Campus community readiness and the prevention of gambling problems

Abstract

Gambling disorder is a behavioral addiction that disproportionally affects college students as a population group and can disrupt college careers. While gambling disorder has not traditionally been one that institutions of higher education have addressed, the rapid growth of legalized gambling in the United States and the resulting widespread availability and acceptability of gambling in general have led to calls for policies and programs to prevent the negative consequences that even mild to moderate gambling disorder can cause. The purpose of this mixed methods study was to determine the stage of readiness of a university campus community to address the issue of students’ disordered gambling, to identify the barriers and needs of the community prior to the implementation of disordered gambling prevention on campus, and to explore the reliability of using the Community Readiness Tool (Oetting, 2014) as a repeated measure tool over time to appraise changes in levels of community readiness, particularly when re-interviewing the same key informants.

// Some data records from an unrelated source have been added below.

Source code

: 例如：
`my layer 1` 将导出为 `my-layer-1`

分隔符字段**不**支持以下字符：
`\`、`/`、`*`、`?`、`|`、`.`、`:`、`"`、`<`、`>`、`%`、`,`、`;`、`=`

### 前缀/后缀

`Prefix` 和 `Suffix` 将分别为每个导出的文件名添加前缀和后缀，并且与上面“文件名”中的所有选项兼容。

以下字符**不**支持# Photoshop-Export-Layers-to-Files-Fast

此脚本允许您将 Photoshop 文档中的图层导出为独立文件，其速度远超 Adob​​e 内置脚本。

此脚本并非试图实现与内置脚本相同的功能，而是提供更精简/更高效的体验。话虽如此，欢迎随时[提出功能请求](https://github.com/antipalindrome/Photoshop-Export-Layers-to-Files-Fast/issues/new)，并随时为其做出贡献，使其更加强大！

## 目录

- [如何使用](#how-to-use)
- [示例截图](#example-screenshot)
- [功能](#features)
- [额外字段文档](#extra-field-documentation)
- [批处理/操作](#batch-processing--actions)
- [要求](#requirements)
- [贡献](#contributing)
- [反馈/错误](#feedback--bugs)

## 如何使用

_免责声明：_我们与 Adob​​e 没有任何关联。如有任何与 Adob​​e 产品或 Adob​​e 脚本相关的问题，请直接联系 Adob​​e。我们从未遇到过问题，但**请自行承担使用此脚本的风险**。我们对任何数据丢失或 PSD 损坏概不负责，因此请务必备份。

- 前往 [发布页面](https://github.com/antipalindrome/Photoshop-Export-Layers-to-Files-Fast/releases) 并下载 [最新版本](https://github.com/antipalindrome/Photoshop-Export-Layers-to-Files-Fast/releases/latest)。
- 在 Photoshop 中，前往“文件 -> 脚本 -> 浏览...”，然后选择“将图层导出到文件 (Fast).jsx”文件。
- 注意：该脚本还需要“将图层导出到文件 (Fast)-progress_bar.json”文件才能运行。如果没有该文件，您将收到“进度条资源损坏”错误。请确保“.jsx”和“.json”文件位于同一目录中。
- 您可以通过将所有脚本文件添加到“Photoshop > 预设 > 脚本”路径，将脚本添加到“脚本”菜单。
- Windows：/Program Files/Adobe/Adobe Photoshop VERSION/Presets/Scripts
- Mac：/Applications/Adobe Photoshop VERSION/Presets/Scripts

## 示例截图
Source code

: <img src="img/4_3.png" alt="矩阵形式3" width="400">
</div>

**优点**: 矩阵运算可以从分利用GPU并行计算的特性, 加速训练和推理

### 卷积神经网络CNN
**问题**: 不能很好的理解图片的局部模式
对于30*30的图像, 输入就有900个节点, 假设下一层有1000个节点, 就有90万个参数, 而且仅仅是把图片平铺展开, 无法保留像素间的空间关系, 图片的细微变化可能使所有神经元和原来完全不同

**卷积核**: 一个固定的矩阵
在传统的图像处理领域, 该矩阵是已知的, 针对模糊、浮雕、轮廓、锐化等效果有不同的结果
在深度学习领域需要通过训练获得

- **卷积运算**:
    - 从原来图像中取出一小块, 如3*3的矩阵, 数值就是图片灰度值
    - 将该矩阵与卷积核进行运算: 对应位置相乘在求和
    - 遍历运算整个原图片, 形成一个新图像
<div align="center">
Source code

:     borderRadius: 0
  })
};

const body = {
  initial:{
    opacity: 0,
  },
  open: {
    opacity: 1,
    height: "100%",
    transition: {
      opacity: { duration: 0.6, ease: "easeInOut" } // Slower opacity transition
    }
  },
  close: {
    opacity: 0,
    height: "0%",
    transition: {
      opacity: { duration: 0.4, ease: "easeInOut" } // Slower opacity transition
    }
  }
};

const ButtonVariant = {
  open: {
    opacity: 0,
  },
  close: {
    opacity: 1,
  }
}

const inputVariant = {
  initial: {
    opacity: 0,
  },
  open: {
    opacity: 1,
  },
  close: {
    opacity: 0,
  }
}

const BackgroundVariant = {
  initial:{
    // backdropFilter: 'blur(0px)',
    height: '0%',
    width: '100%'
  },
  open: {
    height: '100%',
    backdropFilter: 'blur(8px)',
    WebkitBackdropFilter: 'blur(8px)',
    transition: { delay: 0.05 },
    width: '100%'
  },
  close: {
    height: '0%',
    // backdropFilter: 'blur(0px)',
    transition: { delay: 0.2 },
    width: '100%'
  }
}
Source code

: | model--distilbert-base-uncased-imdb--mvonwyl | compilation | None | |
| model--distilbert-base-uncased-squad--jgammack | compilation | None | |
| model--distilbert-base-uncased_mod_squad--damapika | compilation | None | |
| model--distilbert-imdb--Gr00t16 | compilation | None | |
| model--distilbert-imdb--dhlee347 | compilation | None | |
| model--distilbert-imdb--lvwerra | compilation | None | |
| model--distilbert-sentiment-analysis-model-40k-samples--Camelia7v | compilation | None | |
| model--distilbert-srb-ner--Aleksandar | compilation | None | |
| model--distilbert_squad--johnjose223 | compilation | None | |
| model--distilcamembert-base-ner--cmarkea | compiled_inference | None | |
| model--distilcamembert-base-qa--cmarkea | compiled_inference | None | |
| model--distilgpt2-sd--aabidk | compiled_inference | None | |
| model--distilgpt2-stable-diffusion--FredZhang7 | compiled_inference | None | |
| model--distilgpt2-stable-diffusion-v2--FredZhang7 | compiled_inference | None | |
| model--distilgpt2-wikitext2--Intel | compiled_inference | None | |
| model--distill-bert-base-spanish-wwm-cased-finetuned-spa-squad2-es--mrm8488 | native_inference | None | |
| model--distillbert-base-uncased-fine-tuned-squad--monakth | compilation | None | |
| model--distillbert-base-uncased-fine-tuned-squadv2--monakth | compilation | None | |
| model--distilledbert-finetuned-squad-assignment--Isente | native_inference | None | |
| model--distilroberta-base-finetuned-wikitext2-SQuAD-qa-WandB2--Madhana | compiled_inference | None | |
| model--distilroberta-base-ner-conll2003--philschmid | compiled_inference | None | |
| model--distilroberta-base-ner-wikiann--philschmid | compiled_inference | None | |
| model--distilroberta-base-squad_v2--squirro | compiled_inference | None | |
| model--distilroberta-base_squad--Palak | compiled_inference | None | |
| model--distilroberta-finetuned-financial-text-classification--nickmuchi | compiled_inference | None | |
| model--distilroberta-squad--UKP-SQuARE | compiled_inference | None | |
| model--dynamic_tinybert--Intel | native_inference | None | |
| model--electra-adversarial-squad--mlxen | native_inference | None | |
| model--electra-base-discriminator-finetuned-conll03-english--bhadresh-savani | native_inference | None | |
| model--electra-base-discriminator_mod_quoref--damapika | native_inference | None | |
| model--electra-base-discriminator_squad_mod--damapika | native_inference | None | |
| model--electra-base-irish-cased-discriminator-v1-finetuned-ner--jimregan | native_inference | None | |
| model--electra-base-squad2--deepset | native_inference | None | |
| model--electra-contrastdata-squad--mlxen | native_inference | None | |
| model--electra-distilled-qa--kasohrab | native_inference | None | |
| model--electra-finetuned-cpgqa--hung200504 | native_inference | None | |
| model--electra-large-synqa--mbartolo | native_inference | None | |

Eleven mid-level university administrators participated in the study. Each participant was interviewed using an adapted version of the CRT. All interviews were audio recorded, transcribed, and scored according to the standard scoring procedures. Grounded theory analysis was used for the purpose of identifying barriers and needs of the community not fully captured by the CRT. The results indicated an overall lack of awareness of problem gambling as a higher education issue. Eight barriers and nine needs emerged from the qualitative analysis. To examine the use of the CRT as a repeated measure, four participants were re-interviewed one year after their initial interview, and scores were compared to both their own original scores and the scores of a second cohort of participants who were interviewed only once but at the same time. There were no significant differences in overall CRT scores from time 1 to time 2, or between the two cohorts of participants. Implications for appropriate prevention programming and future research are discussed.